> **WHAT THIS TASK INVOLVES**
Pull out every line below that holds the word "hand".

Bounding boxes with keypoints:
******

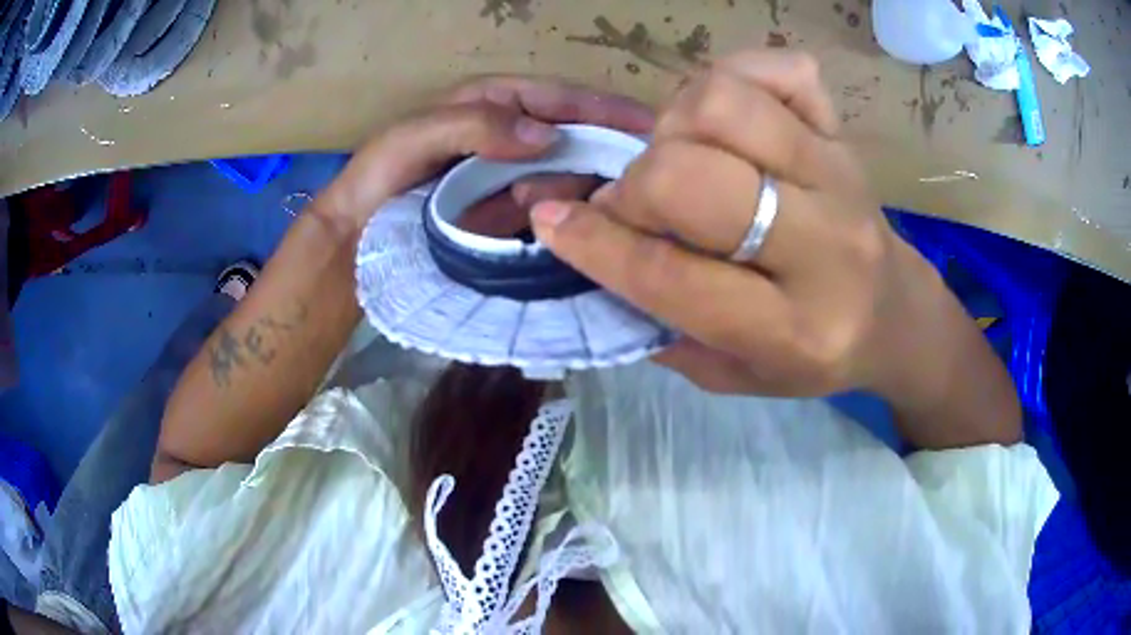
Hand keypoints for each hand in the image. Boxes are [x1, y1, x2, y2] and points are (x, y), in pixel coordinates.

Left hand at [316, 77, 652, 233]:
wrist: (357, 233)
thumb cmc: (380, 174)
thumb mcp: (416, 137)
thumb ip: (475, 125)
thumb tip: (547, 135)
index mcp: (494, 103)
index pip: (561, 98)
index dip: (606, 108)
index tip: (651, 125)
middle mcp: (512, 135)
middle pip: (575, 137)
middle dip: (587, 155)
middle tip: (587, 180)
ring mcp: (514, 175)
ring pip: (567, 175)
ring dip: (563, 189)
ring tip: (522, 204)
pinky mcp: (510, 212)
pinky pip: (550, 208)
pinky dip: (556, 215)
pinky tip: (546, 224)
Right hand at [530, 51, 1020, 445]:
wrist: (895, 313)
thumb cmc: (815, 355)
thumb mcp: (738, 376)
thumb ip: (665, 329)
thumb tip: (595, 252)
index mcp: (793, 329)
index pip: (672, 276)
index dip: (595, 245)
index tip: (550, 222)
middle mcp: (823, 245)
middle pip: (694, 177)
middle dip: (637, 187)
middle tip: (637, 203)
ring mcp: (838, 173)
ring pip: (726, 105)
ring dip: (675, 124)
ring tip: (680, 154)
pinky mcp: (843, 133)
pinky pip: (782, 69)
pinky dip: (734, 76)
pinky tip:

******

> **ANSWER BELOW**
Hand keypoints for each hand in the image. Boxes are [x1, y1, x2, y2] and points are (x, y), in pixel coordinates.
Left hand at [316, 77, 652, 233]:
Right hand at [530, 51, 1020, 445]:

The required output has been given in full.